Still, everyone wants us to choose and choose right but I’m a 20-something too and I’m not sure what that even means anymore. I wished repeatedly for someone to give me the answers, the next step or guideline or a new set of requirements to meet. I was raised on this standardized path but now I’m sitting here buried under bills I can’t pay with individual thoughts and dreams that I can’t make sense of. How do I achieve them? You thrust me out into this cold world telling me that it’s now up to me to choose but I’m still hoping I choose right.

“We must each follow our own path,” but where was that when we still had hopes, dreams, and talents of our own choosing. Just because I was good at something, doesn’t mean I should’ve followed that path. Maybe I wanted to be an astronomer but my written words were better. Maybe I could’ve made it staring at and studying the stars. I may never know now. Where was your encouragement when I still chose for my own?

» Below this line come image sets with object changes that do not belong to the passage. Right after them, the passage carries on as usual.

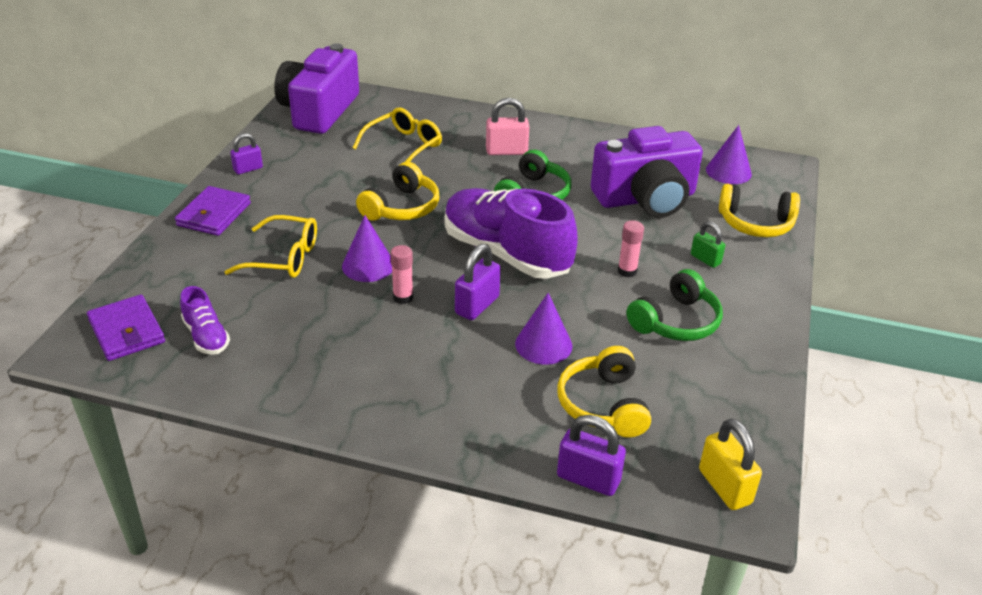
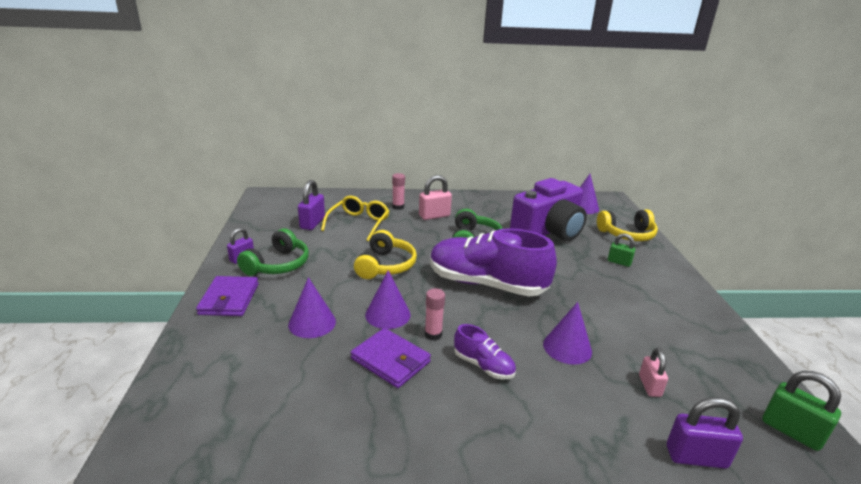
camera: 20 degrees left, 10 degrees down
purple wallet [87,294,165,361] -> purple wallet moved to [351,328,431,388]
purple shoe [180,286,230,355] -> purple shoe moved to [454,324,516,379]
yellow glasses [225,215,317,278] -> purple cone [288,277,336,338]
purple camera [274,43,359,134] -> none
purple padlock [455,244,501,320] -> purple padlock moved to [298,180,325,230]
yellow headphones [557,346,651,438] -> pink padlock [639,348,668,397]
pink glue stick [618,220,644,277] -> pink glue stick moved to [392,173,405,210]
green headphones [626,269,723,341] -> green headphones moved to [237,228,309,276]
yellow padlock [699,418,762,510] -> green padlock [762,371,841,451]

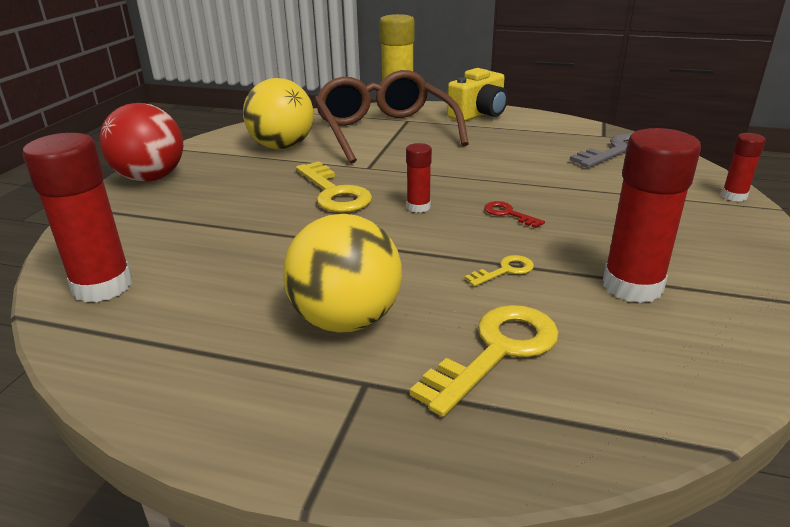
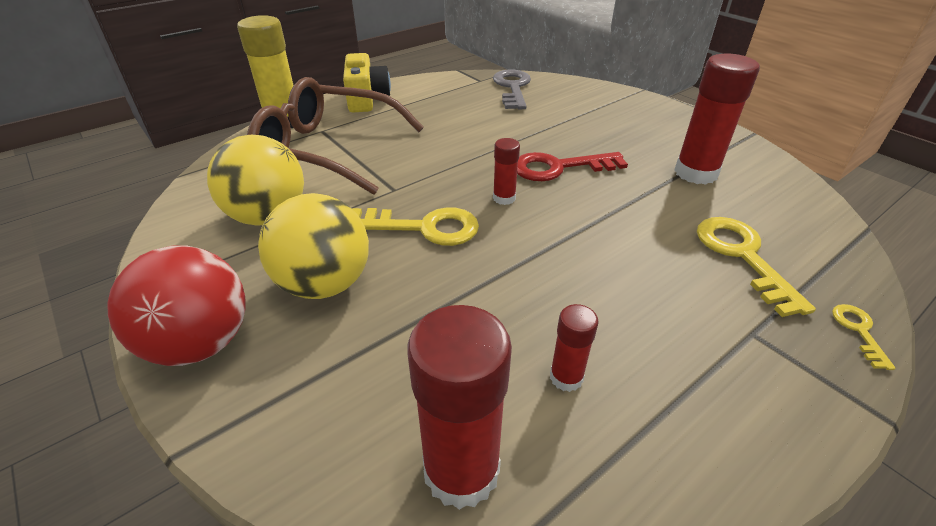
camera: 55 degrees left, 10 degrees up
yellow ball [283,214,402,333] -> yellow ball moved to [258,193,369,299]
yellow key [464,255,534,287] -> yellow key moved to [832,304,896,370]
red key [484,201,545,228] -> red key [517,152,628,181], size x2.02
red glue stick [722,133,766,202] -> red glue stick moved to [550,304,599,392]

See, if I had more of my own ability to try to figure out who I wanted to be at a younger age, maybe I wouldn’t be on this path. I’m not trying to blame you but see us 20-somethings here and now, we’re confused as hell and we’re still looking for more guidelines. We’re stuck.

This world isn’t what we thought it would be and it isn’t what you thought it could be either. We expected more and all you path leaders expected too much of us. You thought we were solvers of all that you had chosen wrong on. But who says it was wrong. Who says that what we chose was right. We were not meant to be your salvation. We deserved a chance of our own, to make of ourselves, whatever we wanted, with the freedom and power to choose what we loved too and not only what path was standardly right and accepted by governments. We still deserve that chance. You still deserve it too. This standardized, institutionalized and generalized life wasn’t meant for a world as culturally and intellectually beautiful as this.

Excuse me and my confused 20-something rant. I hope you don’t take this so personally because frankly, I’m not sure who to blame. It isn’t any one generation or person. I’m just trying to figure it all out and I’m trying to make sense of it all, without the guidelines, without the rules. I want to live my 20-something life however, I want.